# [ASSIGNED TASK]
Look below for the line containing "The Adviser editor"; from there through the line containing "Combined Industry Forum", both lines included, please set down each line exactly and nothing else.

# [DATA FOR THIS TASK]

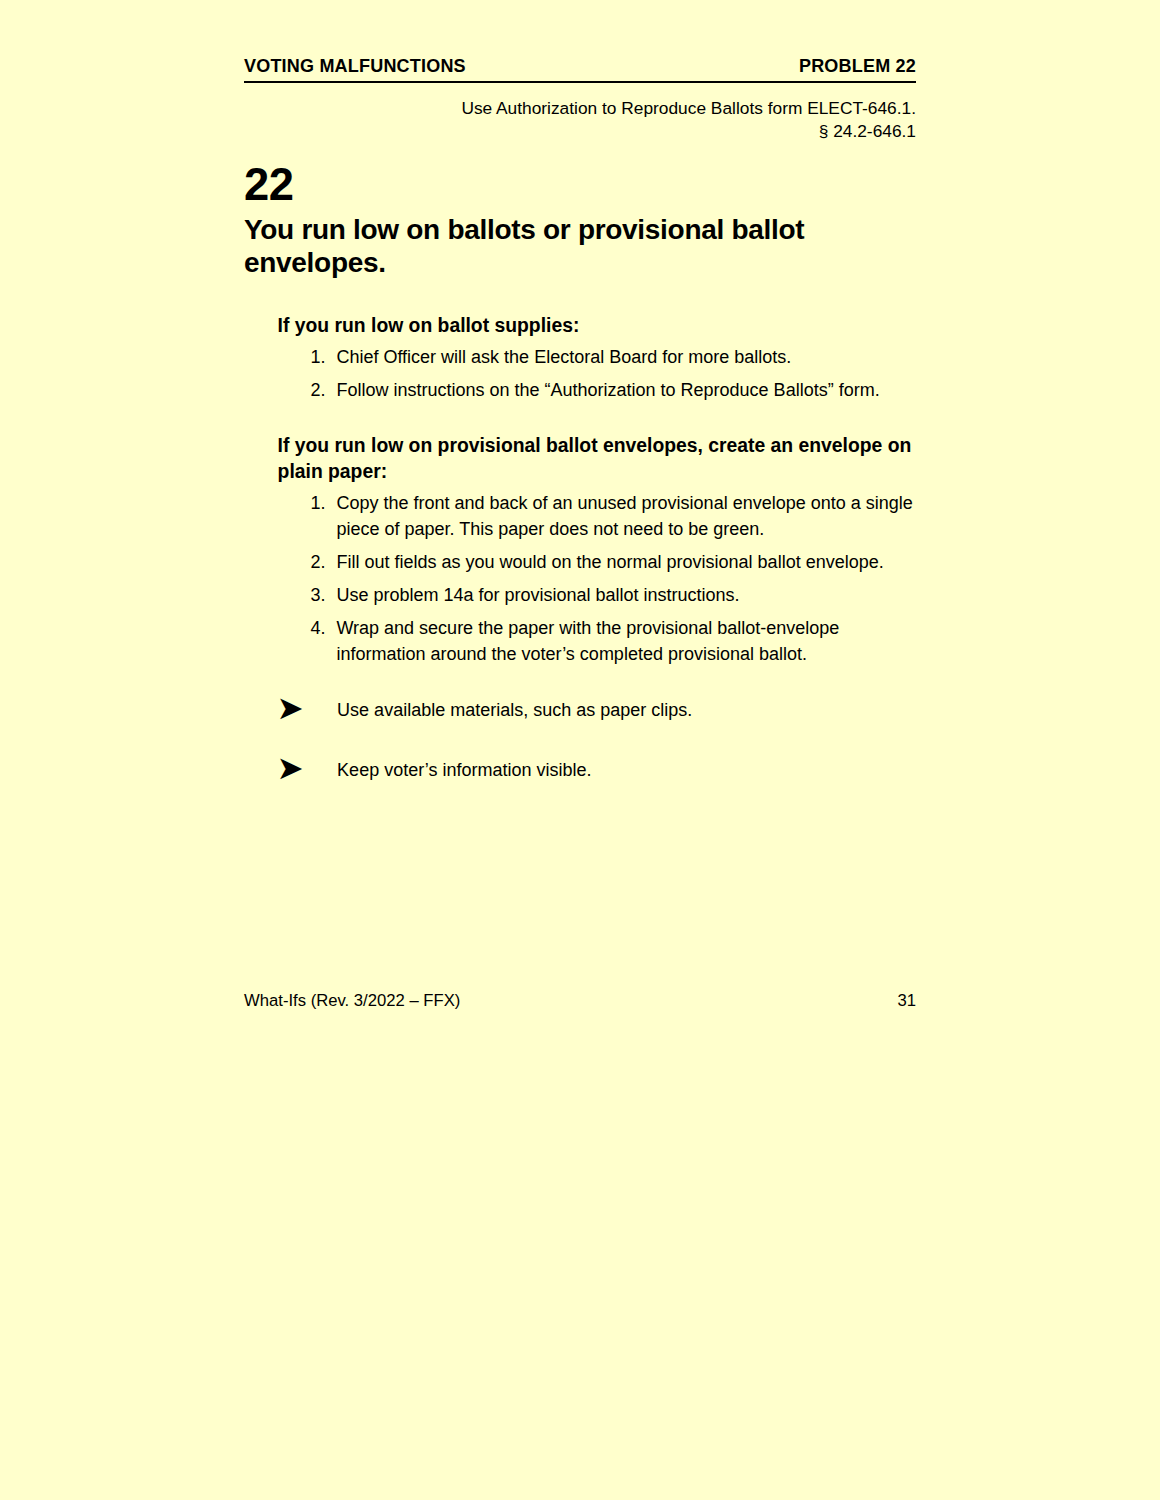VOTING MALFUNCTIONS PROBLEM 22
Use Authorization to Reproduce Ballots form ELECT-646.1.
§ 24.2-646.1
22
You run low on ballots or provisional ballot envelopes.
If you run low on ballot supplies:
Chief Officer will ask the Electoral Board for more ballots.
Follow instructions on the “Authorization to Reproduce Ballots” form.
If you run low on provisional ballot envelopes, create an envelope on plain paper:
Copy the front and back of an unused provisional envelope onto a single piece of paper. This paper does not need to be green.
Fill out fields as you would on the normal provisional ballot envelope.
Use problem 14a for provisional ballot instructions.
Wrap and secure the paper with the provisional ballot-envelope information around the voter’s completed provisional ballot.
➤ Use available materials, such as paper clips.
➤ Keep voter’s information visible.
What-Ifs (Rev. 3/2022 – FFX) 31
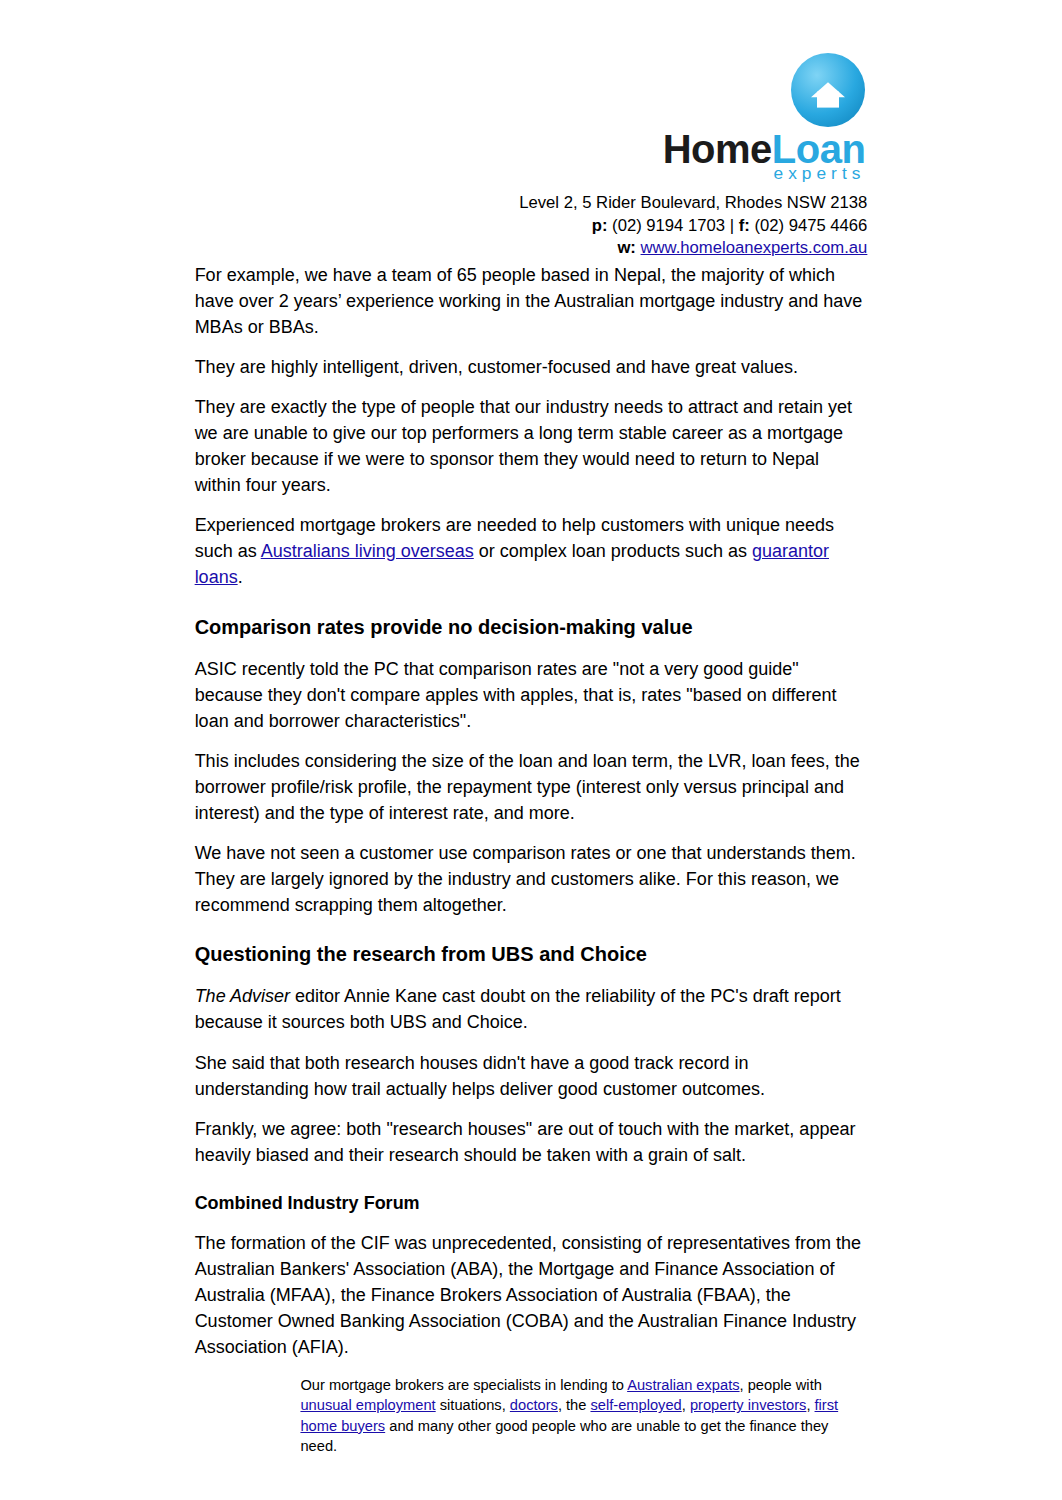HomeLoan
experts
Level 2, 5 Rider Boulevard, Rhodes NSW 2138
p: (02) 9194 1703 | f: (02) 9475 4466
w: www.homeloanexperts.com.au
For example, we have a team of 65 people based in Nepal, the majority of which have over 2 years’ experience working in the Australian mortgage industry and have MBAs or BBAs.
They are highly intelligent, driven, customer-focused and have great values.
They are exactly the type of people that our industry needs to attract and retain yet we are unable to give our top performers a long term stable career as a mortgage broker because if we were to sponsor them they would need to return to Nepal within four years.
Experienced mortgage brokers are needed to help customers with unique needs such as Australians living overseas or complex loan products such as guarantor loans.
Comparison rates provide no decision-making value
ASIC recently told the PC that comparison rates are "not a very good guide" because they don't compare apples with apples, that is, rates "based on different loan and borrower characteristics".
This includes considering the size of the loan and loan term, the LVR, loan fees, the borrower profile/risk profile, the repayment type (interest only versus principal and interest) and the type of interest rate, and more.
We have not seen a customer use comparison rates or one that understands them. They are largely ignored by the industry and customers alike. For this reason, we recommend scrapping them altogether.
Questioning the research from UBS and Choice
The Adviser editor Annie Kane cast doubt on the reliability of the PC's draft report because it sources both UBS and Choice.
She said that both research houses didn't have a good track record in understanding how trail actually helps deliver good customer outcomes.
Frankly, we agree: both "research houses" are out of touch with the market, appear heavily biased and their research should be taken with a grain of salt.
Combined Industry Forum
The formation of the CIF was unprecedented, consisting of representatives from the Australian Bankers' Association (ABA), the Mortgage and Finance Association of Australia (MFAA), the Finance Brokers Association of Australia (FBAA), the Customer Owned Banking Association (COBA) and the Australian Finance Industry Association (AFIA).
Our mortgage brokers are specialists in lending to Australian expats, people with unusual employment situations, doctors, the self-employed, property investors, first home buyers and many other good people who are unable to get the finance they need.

# [SOLUTION FOR THIS TASK]
The Adviser editor Annie Kane cast doubt on the reliability of the PC's draft report because it sources both UBS and Choice.
She said that both research houses didn't have a good track record in understanding how trail actually helps deliver good customer outcomes.
Frankly, we agree: both "research houses" are out of touch with the market, appear heavily biased and their research should be taken with a grain of salt.
Combined Industry Forum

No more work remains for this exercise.